Una vida desgraciada y cruel
La biografía de Blanc es la crónica de un hombre desgraciado que no encaja en ningún sitio. Ni siquiera en los sucesivos infiernos (terrestres) en los que habitó, donde tuvo que convivir (para su desgracia) con otros iguales: seres zarandeados, sin la más mínima esperanza ni voluntad de redención, arrojados a la noria de una vida absurda y cruel. Desde el punto de vista genérico, La vida, sin más es una bildungsroman (novela de iniciación), una antiepopeya picaresca, un excelente antídoto contra la victimización (tan frecuente en nuestros días) y un viaje a las profundidades de la psicología humana, cuyas tinieblas se deben a los sentimientos de pérdida y frustración y a la ausencia constante de cariño. El escritor francés equilibra todo este naturalismo con la narración de muchos momentos efímeros de felicidad –casi todos íntimos– vinculados con su madre (la estampa que traza de su progenitora es memorable), con las artes –especialmente con la música y la literatura– con la pulsión sexual.
Confusión de penas, la primera entrega del ciclo, fija de partida la atmósfera de toda la trilogía: nada cabe esperarse de la vida porque a cada momento de dicha sucede un mal golpe de la fortuna. El protagonista del relato se mueve por intuición, igual que un animal; desconfía de las instituciones y de las personas que las encarnan. No es capaz de escapar de una rueda de abyección que muestra las vísceras al sol de una Europa marcada por el hambre y la agónica voluntad de supervivencia de hombres y mujeres anónimos a los que la felicidad parece haberles sido vedada para siempre. Uno de los méritos del libro de Blanc es su extraordinaria franqueza –»La sinceridad siempre es potencia», escribió Rubén Darío– y su decisión de no edulcorar los hechos ni su propio retrato, que no siempre sale favorecido.

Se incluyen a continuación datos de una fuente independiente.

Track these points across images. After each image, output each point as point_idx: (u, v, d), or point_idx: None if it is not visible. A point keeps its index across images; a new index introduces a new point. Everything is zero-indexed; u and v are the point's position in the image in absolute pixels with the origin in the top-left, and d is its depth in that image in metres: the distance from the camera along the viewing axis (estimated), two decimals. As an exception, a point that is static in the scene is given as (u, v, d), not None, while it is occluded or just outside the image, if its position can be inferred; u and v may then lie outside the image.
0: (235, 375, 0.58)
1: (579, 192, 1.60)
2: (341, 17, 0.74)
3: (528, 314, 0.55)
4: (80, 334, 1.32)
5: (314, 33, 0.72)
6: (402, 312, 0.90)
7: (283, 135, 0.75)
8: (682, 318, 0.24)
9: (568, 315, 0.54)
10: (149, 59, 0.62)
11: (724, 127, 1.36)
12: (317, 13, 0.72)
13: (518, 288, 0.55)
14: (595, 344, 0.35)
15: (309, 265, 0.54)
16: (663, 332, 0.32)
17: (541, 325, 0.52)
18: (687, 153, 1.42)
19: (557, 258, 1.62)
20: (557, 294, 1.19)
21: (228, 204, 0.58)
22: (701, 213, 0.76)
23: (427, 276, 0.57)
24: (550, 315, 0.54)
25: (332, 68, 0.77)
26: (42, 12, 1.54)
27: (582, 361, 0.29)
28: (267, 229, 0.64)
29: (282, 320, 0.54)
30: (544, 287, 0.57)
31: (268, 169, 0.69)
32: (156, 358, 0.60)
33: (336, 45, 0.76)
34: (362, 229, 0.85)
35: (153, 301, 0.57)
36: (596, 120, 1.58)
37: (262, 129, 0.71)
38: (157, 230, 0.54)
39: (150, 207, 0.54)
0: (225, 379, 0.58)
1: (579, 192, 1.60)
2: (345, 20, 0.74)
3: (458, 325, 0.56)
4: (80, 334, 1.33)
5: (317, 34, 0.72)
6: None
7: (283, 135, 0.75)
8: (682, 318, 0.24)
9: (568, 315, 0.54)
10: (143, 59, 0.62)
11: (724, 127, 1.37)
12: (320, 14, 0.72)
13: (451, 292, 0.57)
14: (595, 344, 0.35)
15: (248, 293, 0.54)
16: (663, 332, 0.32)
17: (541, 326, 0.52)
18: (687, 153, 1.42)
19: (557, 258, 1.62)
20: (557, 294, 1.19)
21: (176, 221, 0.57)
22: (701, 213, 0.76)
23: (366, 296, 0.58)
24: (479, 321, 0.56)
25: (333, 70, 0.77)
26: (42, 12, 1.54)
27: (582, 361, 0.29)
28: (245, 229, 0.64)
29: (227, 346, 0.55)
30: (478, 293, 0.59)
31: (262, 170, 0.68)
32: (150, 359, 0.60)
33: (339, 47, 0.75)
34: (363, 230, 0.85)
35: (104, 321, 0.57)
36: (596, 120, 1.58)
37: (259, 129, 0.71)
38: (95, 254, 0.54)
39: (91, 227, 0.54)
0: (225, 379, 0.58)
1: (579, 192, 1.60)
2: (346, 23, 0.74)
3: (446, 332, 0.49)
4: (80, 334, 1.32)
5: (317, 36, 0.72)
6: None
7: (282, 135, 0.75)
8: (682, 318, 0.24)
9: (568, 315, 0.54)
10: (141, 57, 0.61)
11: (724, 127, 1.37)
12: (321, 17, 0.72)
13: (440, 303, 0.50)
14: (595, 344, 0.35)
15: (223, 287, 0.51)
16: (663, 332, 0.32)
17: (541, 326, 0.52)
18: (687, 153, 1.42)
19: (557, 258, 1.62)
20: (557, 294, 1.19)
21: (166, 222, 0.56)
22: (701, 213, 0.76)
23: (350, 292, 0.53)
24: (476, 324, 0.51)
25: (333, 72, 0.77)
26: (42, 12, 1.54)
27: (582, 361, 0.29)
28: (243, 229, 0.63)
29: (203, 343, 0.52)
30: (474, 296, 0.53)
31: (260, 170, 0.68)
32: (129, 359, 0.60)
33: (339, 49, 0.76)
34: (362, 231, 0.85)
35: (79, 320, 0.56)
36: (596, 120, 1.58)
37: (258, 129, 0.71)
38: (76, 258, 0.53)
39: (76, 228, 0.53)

Listillo, prepara el petate, la segunda parte del ciclo memorialístico de Blanc, y la última novela publicada hasta ahora por El Paseo, donde el escritor francés cuenta sus avatares entre los 18 y los 26 años, reseña la madurez temprana del protagonista, que tiene lugar en el Atlas de Marruecos, dentro de un batallón poblado por delincuentes, desesperados y sodomitas compulsivos. Una experiencia que envilece por completo al torcido niño huérfano de la primera entrega. A ratos, el testimonio de Blanc parece el retrato de un prisionero en un campo de concentración, con la diferencia de que sucede en la periferia de la Francia colonial.

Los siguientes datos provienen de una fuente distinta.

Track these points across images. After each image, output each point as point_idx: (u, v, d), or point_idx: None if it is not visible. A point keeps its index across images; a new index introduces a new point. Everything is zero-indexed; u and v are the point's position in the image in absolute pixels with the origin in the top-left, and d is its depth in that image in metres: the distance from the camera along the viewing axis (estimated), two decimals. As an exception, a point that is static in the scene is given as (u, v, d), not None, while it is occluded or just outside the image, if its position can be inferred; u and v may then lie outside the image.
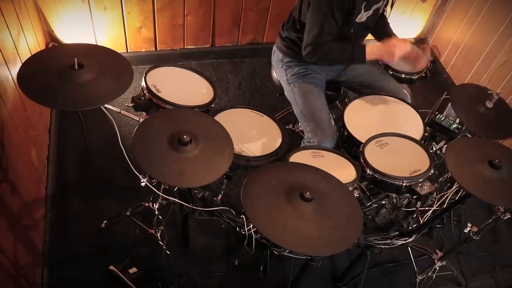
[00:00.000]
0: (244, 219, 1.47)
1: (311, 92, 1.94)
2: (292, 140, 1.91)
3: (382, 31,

Suicida (fallido) y desertor, nómada e indigente, el escritor francés hace en esta trilogía una radiografía de la vida prosaica de un individuo desahuciado en una Europa que hace ahora un siglo dejó de existir, pero que conviene recordar para no quedar atrapado por los espejismos de la aparente prosperidad contemporánea. El mundo de Blanc, ese universo de reformatorios, violencia gratuita e inmoralidad cotidiana, no es –en el fondo– tan remoto como a primera vista pudiera parecernos. Está a la vuelta de la esquina. Al fin y al cabo, la felicidad siempre es un estado pasajero del alma. Y la calamidad, en cambio, es el único hogar de los hombres que aspiran a ser libres.